__Problem statement__. The required output is the exact sequence of lines from the line holding "# TE3003B-Manchester" to the end of the records, inclusive.

Source texts of formatted documents
————————

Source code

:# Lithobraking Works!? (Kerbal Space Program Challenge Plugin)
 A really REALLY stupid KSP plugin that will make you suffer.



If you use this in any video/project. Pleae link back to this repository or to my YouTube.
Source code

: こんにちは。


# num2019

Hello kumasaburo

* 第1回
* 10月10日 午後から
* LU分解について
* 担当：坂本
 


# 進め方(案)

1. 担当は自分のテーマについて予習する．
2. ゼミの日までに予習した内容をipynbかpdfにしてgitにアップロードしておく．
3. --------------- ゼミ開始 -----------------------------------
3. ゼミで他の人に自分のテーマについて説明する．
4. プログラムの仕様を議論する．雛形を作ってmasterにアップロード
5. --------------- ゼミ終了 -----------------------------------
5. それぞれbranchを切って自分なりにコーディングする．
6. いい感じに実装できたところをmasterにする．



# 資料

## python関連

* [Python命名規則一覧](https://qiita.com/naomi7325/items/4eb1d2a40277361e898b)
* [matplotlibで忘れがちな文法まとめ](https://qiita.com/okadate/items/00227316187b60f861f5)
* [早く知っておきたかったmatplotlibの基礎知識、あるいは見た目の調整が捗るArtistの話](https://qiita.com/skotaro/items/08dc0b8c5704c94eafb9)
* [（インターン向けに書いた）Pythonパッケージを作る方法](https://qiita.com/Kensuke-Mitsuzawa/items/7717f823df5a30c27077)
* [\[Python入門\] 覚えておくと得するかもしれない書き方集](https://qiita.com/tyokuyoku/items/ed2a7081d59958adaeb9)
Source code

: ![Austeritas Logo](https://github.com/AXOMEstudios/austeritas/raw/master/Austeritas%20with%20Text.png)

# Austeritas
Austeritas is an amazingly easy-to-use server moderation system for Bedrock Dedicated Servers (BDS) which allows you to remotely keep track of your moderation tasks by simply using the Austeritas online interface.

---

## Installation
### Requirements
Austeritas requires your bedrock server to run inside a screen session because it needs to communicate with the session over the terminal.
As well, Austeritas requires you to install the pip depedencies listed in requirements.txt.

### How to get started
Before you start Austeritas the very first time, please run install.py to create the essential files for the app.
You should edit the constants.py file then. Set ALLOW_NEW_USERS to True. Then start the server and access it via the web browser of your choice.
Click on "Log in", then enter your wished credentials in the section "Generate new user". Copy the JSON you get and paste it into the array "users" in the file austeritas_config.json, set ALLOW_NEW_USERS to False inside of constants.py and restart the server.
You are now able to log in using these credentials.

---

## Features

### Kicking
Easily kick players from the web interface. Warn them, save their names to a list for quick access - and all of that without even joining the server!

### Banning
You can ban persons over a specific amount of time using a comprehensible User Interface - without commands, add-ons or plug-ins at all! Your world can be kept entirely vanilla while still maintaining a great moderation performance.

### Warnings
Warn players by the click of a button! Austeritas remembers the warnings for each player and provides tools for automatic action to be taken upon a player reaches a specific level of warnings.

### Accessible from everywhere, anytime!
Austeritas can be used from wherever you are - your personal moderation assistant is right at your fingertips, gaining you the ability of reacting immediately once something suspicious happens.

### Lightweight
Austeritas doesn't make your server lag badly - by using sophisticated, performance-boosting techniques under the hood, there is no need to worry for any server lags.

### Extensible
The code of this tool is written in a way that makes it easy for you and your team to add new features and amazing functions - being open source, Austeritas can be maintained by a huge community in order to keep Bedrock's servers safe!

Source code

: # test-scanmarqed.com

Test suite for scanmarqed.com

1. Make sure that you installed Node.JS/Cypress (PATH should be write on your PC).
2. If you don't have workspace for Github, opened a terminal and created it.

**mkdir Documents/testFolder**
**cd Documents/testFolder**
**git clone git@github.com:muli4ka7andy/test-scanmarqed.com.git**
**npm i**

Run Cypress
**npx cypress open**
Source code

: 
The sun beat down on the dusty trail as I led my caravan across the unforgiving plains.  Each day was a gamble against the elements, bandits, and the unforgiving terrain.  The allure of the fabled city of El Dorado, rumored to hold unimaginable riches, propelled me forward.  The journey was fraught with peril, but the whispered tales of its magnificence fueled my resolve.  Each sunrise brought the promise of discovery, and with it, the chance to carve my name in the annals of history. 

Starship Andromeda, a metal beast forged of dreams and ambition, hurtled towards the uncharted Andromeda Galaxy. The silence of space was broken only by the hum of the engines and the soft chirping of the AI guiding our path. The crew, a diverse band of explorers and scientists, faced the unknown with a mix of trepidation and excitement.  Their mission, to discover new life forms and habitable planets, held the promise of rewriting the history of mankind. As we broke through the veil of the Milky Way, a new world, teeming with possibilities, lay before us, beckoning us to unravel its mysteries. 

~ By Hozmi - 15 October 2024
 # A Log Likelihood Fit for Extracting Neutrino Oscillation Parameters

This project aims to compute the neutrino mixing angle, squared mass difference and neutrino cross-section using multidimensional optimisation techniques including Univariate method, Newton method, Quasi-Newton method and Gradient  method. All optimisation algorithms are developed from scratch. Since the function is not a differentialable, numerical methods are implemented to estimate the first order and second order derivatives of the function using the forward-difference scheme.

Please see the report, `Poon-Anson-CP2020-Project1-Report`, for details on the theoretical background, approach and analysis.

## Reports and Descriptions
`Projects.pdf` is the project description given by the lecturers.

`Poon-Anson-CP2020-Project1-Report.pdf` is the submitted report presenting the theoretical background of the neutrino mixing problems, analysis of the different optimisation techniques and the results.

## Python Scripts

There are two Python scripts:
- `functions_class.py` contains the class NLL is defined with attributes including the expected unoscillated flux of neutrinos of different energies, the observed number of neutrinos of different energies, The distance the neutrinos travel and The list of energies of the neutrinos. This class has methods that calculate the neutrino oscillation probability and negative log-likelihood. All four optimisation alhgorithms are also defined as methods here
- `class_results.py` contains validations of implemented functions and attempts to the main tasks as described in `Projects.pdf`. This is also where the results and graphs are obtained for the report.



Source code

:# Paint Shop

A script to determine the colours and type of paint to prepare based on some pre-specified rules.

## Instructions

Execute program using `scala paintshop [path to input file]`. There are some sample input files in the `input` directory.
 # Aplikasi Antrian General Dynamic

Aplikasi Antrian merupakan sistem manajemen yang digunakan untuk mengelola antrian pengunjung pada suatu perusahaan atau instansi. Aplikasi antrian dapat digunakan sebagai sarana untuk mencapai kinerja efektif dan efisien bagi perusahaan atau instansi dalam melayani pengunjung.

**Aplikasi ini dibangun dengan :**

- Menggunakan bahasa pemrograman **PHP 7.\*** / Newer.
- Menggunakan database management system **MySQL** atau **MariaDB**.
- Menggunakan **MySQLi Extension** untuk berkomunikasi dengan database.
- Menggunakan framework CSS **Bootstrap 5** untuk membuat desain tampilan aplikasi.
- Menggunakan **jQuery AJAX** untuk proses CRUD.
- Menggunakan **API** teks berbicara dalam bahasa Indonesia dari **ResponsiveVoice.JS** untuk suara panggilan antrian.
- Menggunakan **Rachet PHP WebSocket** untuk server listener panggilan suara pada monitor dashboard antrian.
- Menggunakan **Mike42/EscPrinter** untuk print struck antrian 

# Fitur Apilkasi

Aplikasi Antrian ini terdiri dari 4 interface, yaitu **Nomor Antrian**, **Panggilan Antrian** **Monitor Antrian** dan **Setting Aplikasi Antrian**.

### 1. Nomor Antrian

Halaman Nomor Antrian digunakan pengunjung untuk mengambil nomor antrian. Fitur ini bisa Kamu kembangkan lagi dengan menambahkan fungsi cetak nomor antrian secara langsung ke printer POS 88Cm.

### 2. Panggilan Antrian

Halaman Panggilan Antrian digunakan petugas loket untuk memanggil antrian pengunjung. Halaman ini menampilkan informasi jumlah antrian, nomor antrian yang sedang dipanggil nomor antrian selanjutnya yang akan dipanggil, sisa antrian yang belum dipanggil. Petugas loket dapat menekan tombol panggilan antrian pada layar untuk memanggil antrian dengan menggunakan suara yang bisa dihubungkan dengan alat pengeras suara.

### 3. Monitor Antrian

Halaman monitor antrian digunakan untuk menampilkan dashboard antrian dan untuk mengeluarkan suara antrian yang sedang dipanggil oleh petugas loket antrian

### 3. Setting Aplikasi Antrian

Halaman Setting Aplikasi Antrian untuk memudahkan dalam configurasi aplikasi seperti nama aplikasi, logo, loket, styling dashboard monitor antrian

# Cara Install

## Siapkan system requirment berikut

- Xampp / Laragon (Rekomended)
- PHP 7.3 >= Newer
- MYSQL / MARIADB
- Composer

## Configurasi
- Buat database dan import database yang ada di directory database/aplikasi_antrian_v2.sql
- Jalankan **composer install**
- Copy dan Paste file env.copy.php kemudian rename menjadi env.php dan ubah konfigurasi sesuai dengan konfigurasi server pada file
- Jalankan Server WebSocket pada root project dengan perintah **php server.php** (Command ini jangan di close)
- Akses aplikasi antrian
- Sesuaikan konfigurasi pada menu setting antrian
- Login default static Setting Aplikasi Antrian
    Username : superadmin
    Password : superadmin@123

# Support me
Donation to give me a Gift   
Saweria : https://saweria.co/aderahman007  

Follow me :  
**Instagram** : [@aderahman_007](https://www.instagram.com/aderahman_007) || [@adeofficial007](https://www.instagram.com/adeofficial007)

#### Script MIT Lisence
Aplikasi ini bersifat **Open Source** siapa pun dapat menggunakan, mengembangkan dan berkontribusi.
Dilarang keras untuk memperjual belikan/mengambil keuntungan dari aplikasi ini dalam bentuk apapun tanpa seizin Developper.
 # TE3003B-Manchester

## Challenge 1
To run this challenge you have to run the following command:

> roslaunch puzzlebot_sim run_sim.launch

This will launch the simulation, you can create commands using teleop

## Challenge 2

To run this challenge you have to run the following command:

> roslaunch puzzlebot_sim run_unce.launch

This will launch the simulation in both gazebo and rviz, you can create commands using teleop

————————

__Output for this exercise__.
 # TE3003B-Manchester

## Challenge 1
To run this challenge you have to run the following command:

> roslaunch puzzlebot_sim run_sim.launch

This will launch the simulation, you can create commands using teleop

## Challenge 2

To run this challenge you have to run the following command:

> roslaunch puzzlebot_sim run_unce.launch

This will launch the simulation in both gazebo and rviz, you can create commands using teleop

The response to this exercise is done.